Pembunuhan pemimpin hak asasi manusia dan pembunuhan massal warga sipil meningkat dengan kecepatan yang mengkhawatirkan di Kolombia, menurut laporan Perserikatan Bangsa-Bangsa
BOGOTA, Kolombia – Pembunuhan pemimpin hak asasi manusia dan pembunuhan massal warga sipil meningkat dengan kecepatan yang mengkhawatirkan di Kolombia, menurut laporan Perserikatan Bangsa-Bangsa yang diterbitkan pada hari Selasa.
Laporan tahunan PBB tentang situasi hak asasi manusia di Kolombia menemukan bahwa kekerasan “meningkat” di beberapa daerah pedesaan di mana kehadiran negara lemah dan kelompok bersenjata berjuang untuk kontrol teritorial menyusul demobilisasi tahun 2016 dari pemberontak Angkatan Bersenjata Revolusioner Kolombia (FARC) tahun 2016 kelompok.
Menurut laporan PBB, setidaknya 133 pembela hak asasi manusia dibunuh di Kolombia pada 2020, meningkat 23% dari 2019.
Perserikatan Bangsa-Bangsa juga mencatat 76 pembantaian di seluruh negeri tahun lalu, yang didefinisikan sebagai peristiwa di mana tiga atau lebih warga sipil dieksekusi sekaligus. Jumlah pembantaian yang terdaftar “hampir dua kali lipat” dari jumlah pada 2019 dan merupakan jumlah tertinggi sejak 2016, kata Juliette de Rivero, perwakilan Komisioner Tinggi Hak Asasi Manusia Perserikatan Bangsa-Bangsa di Kolombia.
Laporan tersebut akan disampaikan kepada Dewan Hak Asasi Manusia di Jenewa pada hari Kamis oleh Komisaris Tinggi PBB untuk Hak Asasi Manusia Michelle Bachelet.
Temuan ini dipublikasikan saat pemerintah Kolombia berjuang untuk mengurangi kekerasan di daerah pedesaan yang pernah dikendalikan oleh FARC dan di mana aktivitas ilegal seperti perdagangan kokain, penyelundupan kayu dan penambangan liar masih ada.
Daerah-daerah ini sekarang diperebutkan oleh kelompok-kelompok bersenjata yang meliputi Tentara Pembebasan Nasional, Klan Teluk, dan mantan pemberontak FARC yang menolak untuk bergabung dalam kesepakatan damai 2016 dengan pemerintah Kolombia.
Perserikatan Bangsa-Bangsa mendesak pemerintah Kolombia untuk meningkatkan kehadirannya di daerah-daerah ini untuk melindungi warga sipil dan menghentikan kekerasan.
Salah satu cara untuk melakukan itu, kata De Rivero dalam konferensi pers, adalah dengan “menempatkan kesepakatan damai (2016) sebagai pusat dari tanggapan pemerintah.”
Kesepakatan damai itu mencakup proyek dan program sertifikasi tanah yang bertujuan membantu petani koka mengganti tanaman ilegal mereka dengan tanaman legal.
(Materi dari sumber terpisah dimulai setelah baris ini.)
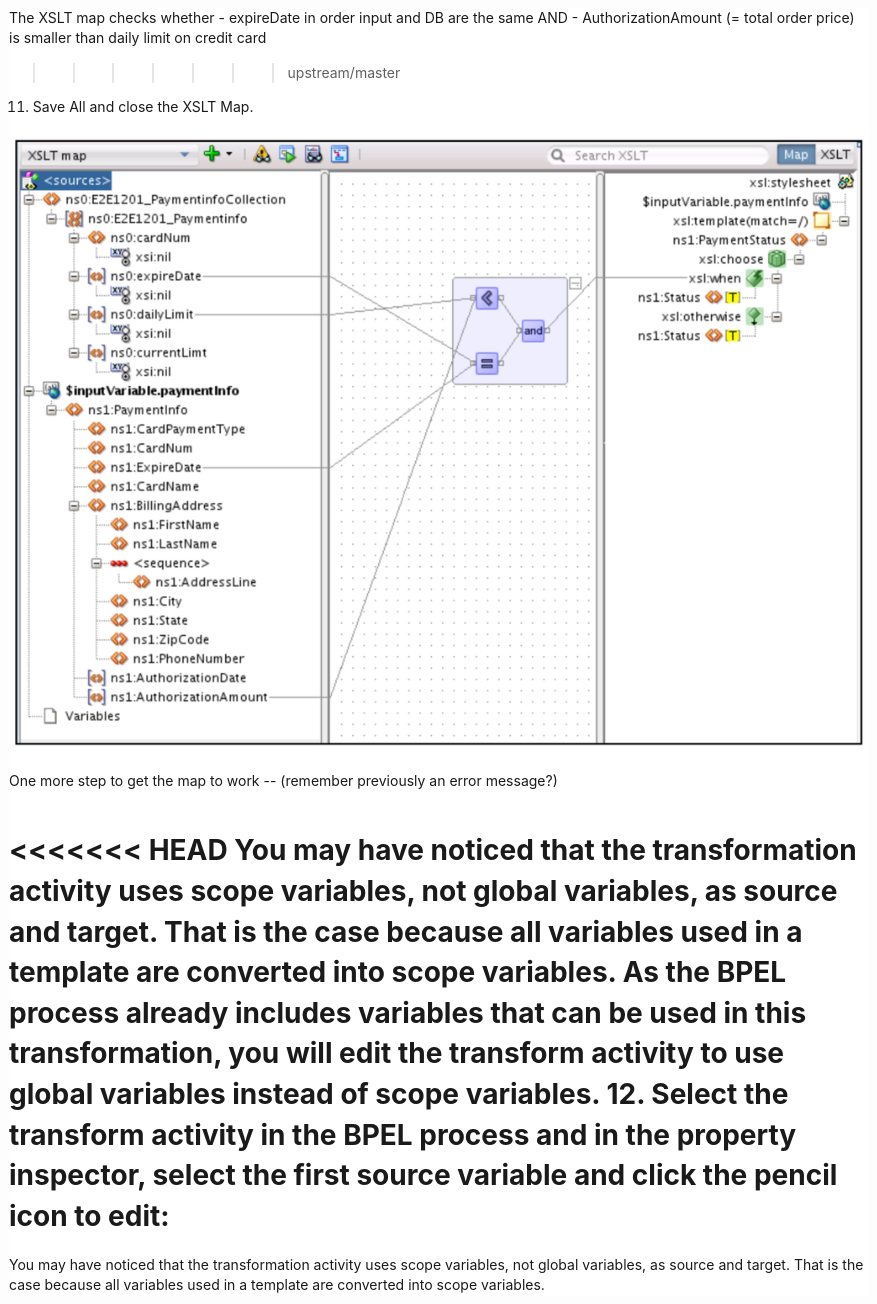 
 The XSLT map checks whether
      - expireDate in order input and DB are the same AND
      - AuthorizationAmount (= total order price) is smaller than daily limit on credit card

>>>>>>> upstream/master
11.  Save All and close the XSLT Map.

   ![](./images/custom-template8.png " ")

One more step to get the map to work -- (remember previously an error message?)

<<<<<<< HEAD
   You may have noticed that the transformation activity uses scope variables, not global variables, as source and target. That is the case because all variables used in a template are converted into scope variables.
   As the BPEL process already includes variables that can be used in this transformation, you will edit the transform activity to use global variables instead of scope variables.
12. Select the transform activity in the BPEL process and in the property inspector, select the first source variable and click the pencil icon to edit:
=======
You may have noticed that the transformation activity uses scope variables, not global variables, as source and target. That is the case because all variables used in a template are converted into scope variables.
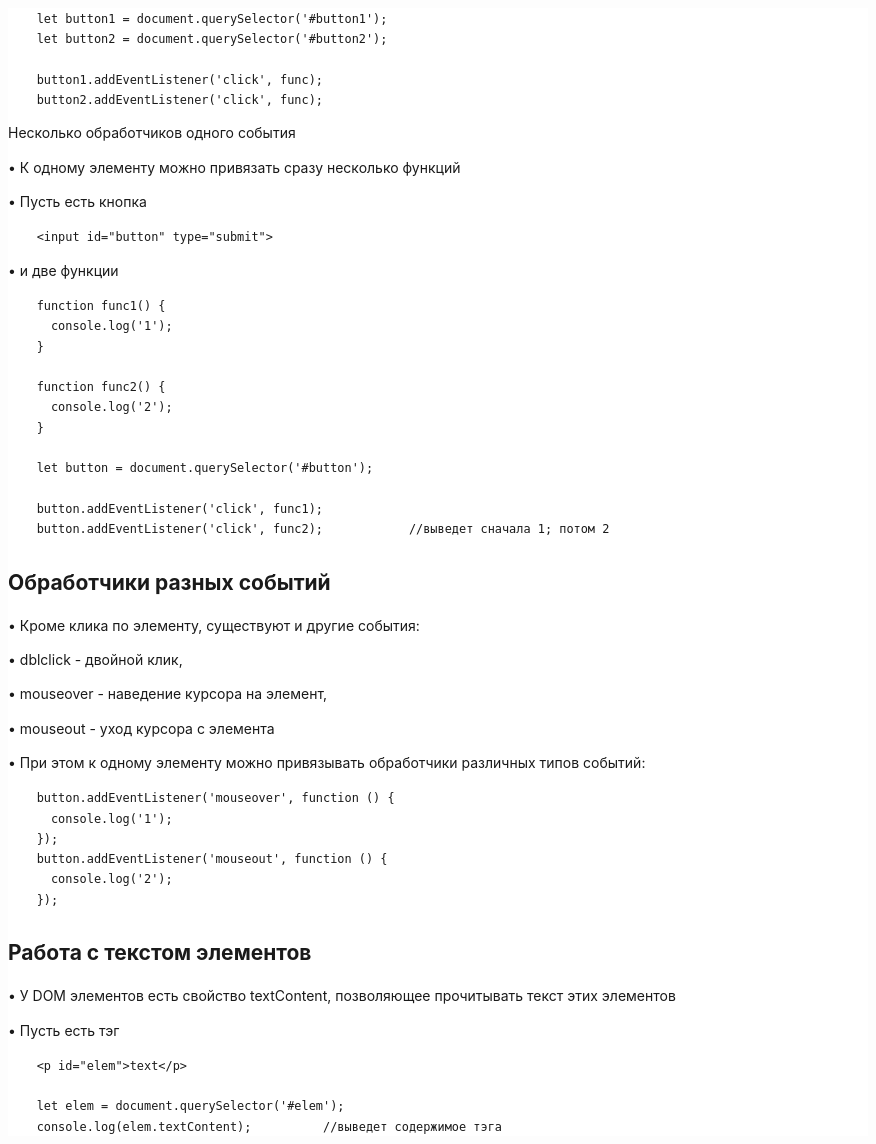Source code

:         let button1 = document.querySelector('#button1');
        let button2 = document.querySelector('#button2');

        button1.addEventListener('click', func);
        button2.addEventListener('click', func);

Несколько обработчиков одного события

• К одному элементу можно привязать сразу несколько функций

• Пусть есть кнопка

        <input id="button" type="submit">

• и две функции

        function func1() {
          console.log('1');
        }

        function func2() {
          console.log('2');
        }

        let button = document.querySelector('#button');

        button.addEventListener('click', func1);
        button.addEventListener('click', func2);			//выведет сначала 1; потом 2

## Обработчики разных событий

• Кроме клика по элементу, существуют и другие события:

• dblclick - двойной клик,

• mouseover - наведение курсора на элемент,

• mouseout - уход курсора с элемента

• При этом к одному элементу можно привязывать обработчики различных типов событий:

        button.addEventListener('mouseover', function () {
          console.log('1');
        });
        button.addEventListener('mouseout', function () {
          console.log('2');
        });

## Работа с текстом элементов

• У DOM элементов есть свойство textContent, позволяющее прочитывать текст этих элементов

• Пусть есть тэг

        <p id="elem">text</p>

        let elem = document.querySelector('#elem');
        console.log(elem.textContent);			//выведет содержимое тэга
Itu juga membentuk komisi yang bertujuan menemukan solusi untuk membongkar kelompok bersenjata.
Presiden Ivan Duque telah mengkritik beberapa aspek kesepakatan damai, termasuk sistem peradilan transisi yang ia tuduh terlalu lunak terhadap mantan komandan pemberontak. Kritik terhadap pemerintahnya mengatakan bahwa lambat dalam menerapkan beberapa aspek kesepakatan damai, termasuk proyek substitusi koka.
Perserikatan Bangsa-Bangsa mengatakan bahwa pemerintah Kolombia telah membuat kemajuan untuk menghentikan kekerasan terhadap aktivis dengan membentuk sistem pemantauan yang memberikan peringatan dini tentang ancaman terhadap pembela hak asasi manusia. De Rivero juga memuji inisiatif Jaksa Agung baru-baru ini untuk mengurangi impunitas atas kejahatan dengan membawa hakim keliling ke daerah pedesaan terpencil.
Namun demikian, laporan tersebut menyerukan Kolombia untuk “mengintensifkan” upaya untuk melaksanakan kesepakatan damai.
“Pertumbuhan pembunuhan mengkhawatirkan,” kata De Rivero. “Negara Kolombia memiliki kapasitas untuk menyesuaikan kebijakannya untuk mencegah kekerasan.”